Two University of Missouri School of Medicine researchers will receive $2.2 million of a $3 million grant from the U.S. Department of Defense to test a potentially life-changing, novel treatment for millions of people with Type 1 diabetes. The treatment is designed to stop the immune system from rejecting insulin-producing cell clusters transplanted from another person’s pancreas.
“Diabetes is one of the leading causes of death among military personnel, veterans, and the general public with an estimated annual cost of $242 billion,” said grant co-recipient Haval Shirwan, PhD, professor of child health and molecular microbiology and immunology. “Type 1 diabetes is an autoimmune disease where insulin producing cells are mistakenly attached by the immune system and destroyed. Type 1 diabetes affects 1.6 million people in the U.S. with annual health care cost exceeding $16 billion.”
Pancreatic islet transplantation is a treatment for Type 1 diabetes in which surgeons transplant clusters of pancreas cells from a deceased donor into a vein that carries blood to the liver. The cell clusters then make and release insulin in the recipient’s body, potentially preventing the need for regular insulin injections. A major current limitation of islet transplantation is the need for lifelong use of immunosuppressive drugs to control rejection. These drugs are not always effective in controlling rejection and also have significant adverse effects on the recipient.
“Two distinct and opposing immune mechanisms regulate rejection of transplanted pancreatic cell clusters,” said grant co-recipient Esma Yolcu, PhD, professor of child health and molecular microbiology and immunology. “Destructive T effector (Teff) cells kill the transplanted clusters, while T regulatory (Treg) cells control the Teff cells and shield the transplanted clusters from rejection. Previous approaches have targeted Teff or Treg cells separately. We will target both simultaneously.”
Shirwan and Yolcu will work with Cornell University researchers, who received $922,000, to test a novel approach that uses a liquid droplet containing two biologics — drugs that contain components of living organisms — for targeted delivery to and controlled release within the transplanted pancreas cell cluster. These two biologics are designed to kill the Teff cells while expanding protective Treg cells, tilting the balance towards acceptance of the transplanted cell clusters, thus avoiding the use of chronic immunosuppression. The tests will initially involve mice, but the researchers hope to eventually progress to human trials.

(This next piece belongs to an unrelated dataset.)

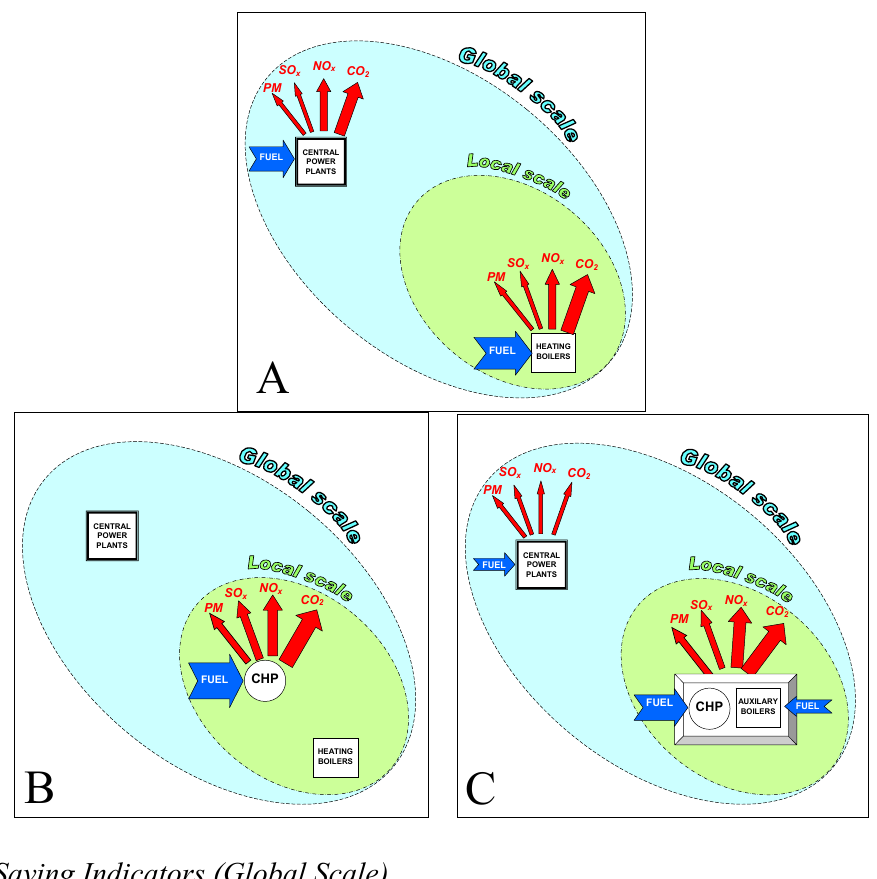
Figure 2. Schematic comparison of the emissions (global and local scale). A : SHP; B : the CHP-unit is matched exactly to the power and heat demands; C : the CHP-unit is not matched exactly to the power and heat demands; a CHP-system (composed of CHP-units, auxiliary boilers, and central power plants) has therefore been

“This is an exciting collaboration with our colleagues at Cornell to move a concept we developed for Type 1 diabetes from bench to bedside,” Shirwan said. “The long-term vision of this technology lies in its scope and scalability to broader populations beyond islet transplants, including all transplant types and other autoimmune diseases.”
The Department of Defense grant will begin in August and run through 2025.
Shirwan and Yolcu are among the first researchers who will move into the NextGen Precision Health building at the University of Missouri when it opens in October 2021. This initiative will expand collaboration in personalized health care and the translation of interdisciplinary research for the benefit of society. The NextGen Precision Health building at Mizzou anchors this statewide initiative, which aims to unite government and industry leaders with innovators from across the system’s four research universities in pursuit of life-changing precision health advancements. The University of Missouri System’s bold NextGen initiative highlights the promise of personalized health care and the impact of large-scale interdisciplinary collaboration.
The precision medicine research conducted at the MU School of Medicine is part of NextGen Precision Health, an initiative to make health care as personalized and effective as possible. With the upcoming opening of the NextGen Precision Health building on the MU Health Care campus, our researchers and doctors will be able to better understand diseases and conditions as they relate to an individual’s genetics, lifestyle and environment. With the level of understanding and the resources offered by NextGen, MU Health Care will be able to take discoveries even further, developing treatment and prevention strategies that not only save and improve lives in Missouri but also can be shared to help others across the globe.